=== What you will do ===
When you copy the data that follows, reproduce every word exactly and leave out the images.

=== Supplied data ===
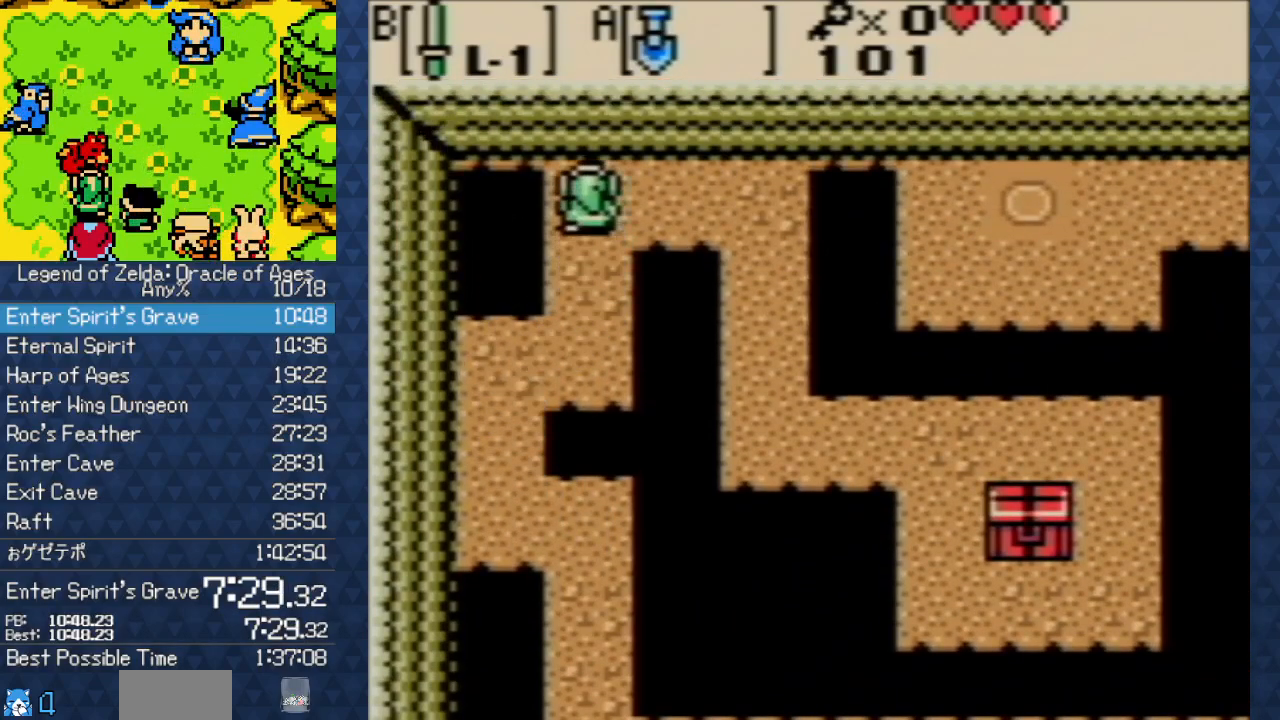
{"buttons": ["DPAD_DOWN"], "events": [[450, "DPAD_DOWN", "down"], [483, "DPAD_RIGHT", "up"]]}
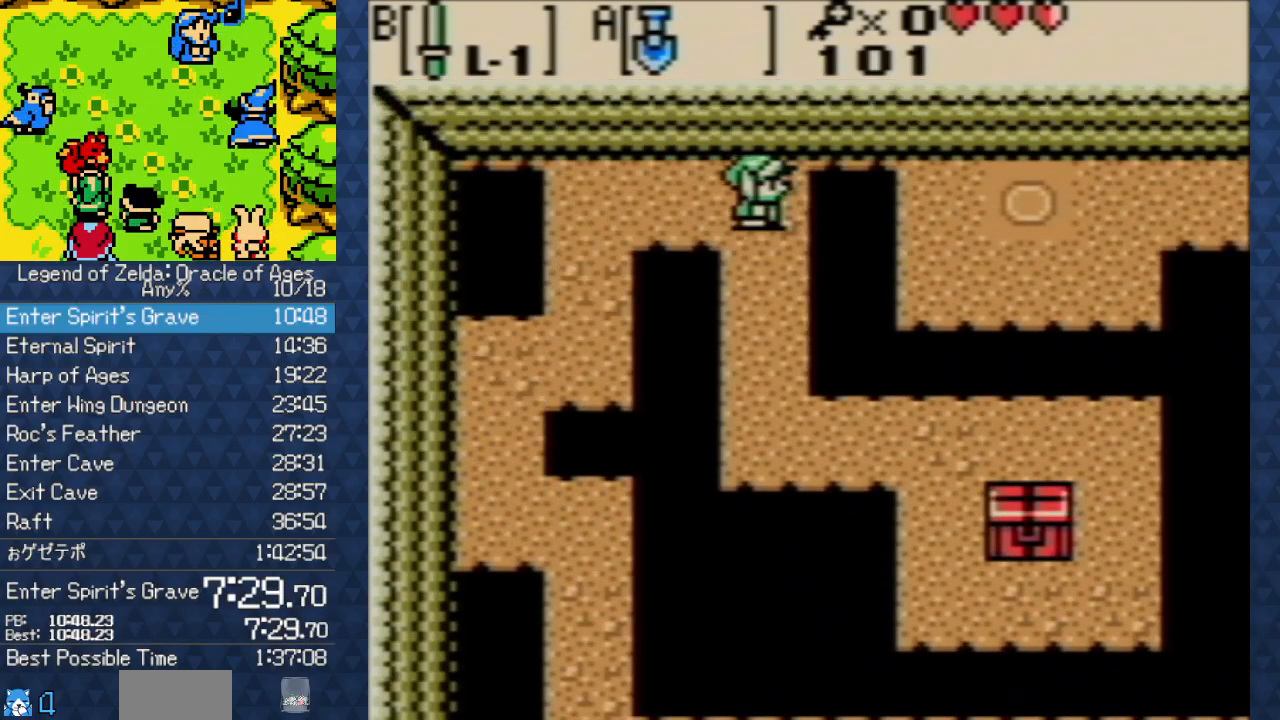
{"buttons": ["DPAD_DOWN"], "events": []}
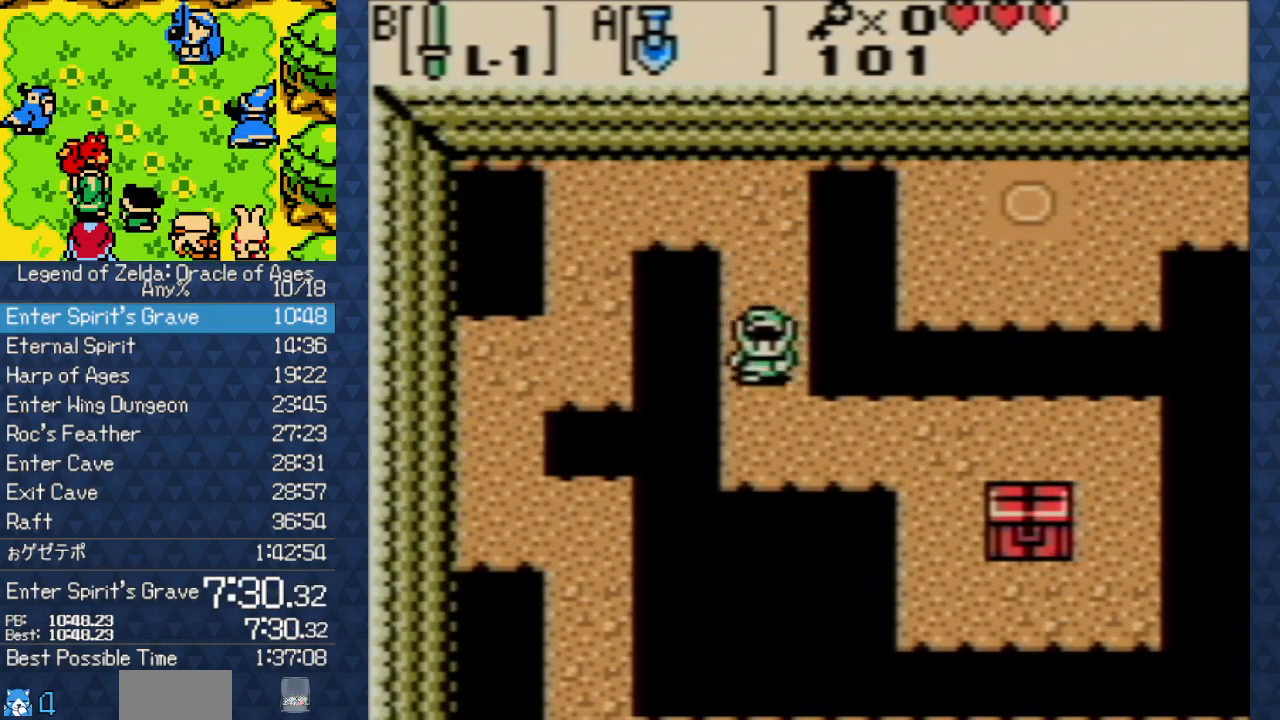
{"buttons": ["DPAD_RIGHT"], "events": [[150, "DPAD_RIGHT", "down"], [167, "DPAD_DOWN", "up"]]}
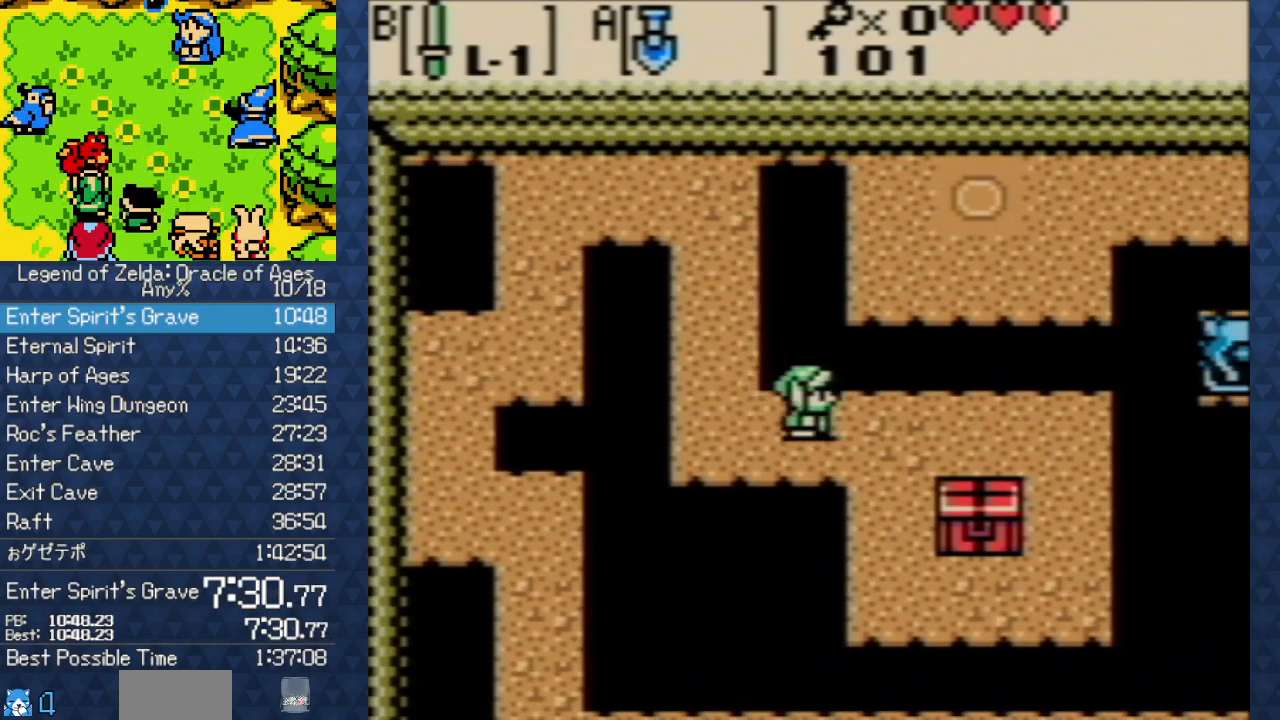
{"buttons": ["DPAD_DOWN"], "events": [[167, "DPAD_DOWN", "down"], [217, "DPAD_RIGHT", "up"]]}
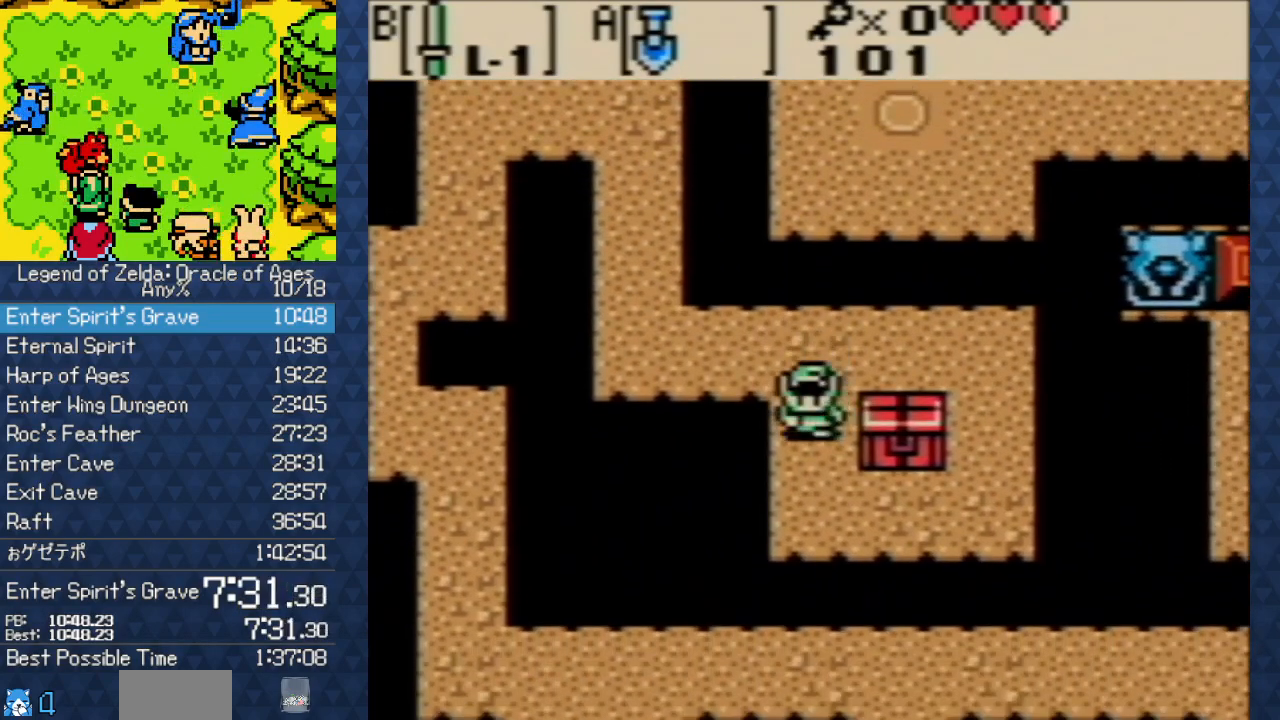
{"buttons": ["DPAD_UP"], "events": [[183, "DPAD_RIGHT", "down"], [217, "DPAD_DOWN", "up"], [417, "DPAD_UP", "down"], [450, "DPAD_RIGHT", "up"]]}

=== Solution ===
{"buttons": ["DPAD_DOWN"], "events": [[450, "DPAD_DOWN", "down"], [483, "DPAD_RIGHT", "up"]]}
{"buttons": ["DPAD_DOWN"], "events": []}
{"buttons": ["DPAD_RIGHT"], "events": [[150, "DPAD_RIGHT", "down"], [167, "DPAD_DOWN", "up"]]}
{"buttons": ["DPAD_DOWN"], "events": [[167, "DPAD_DOWN", "down"], [217, "DPAD_RIGHT", "up"]]}
{"buttons": ["DPAD_UP"], "events": [[183, "DPAD_RIGHT", "down"], [217, "DPAD_DOWN", "up"], [417, "DPAD_UP", "down"], [450, "DPAD_RIGHT", "up"]]}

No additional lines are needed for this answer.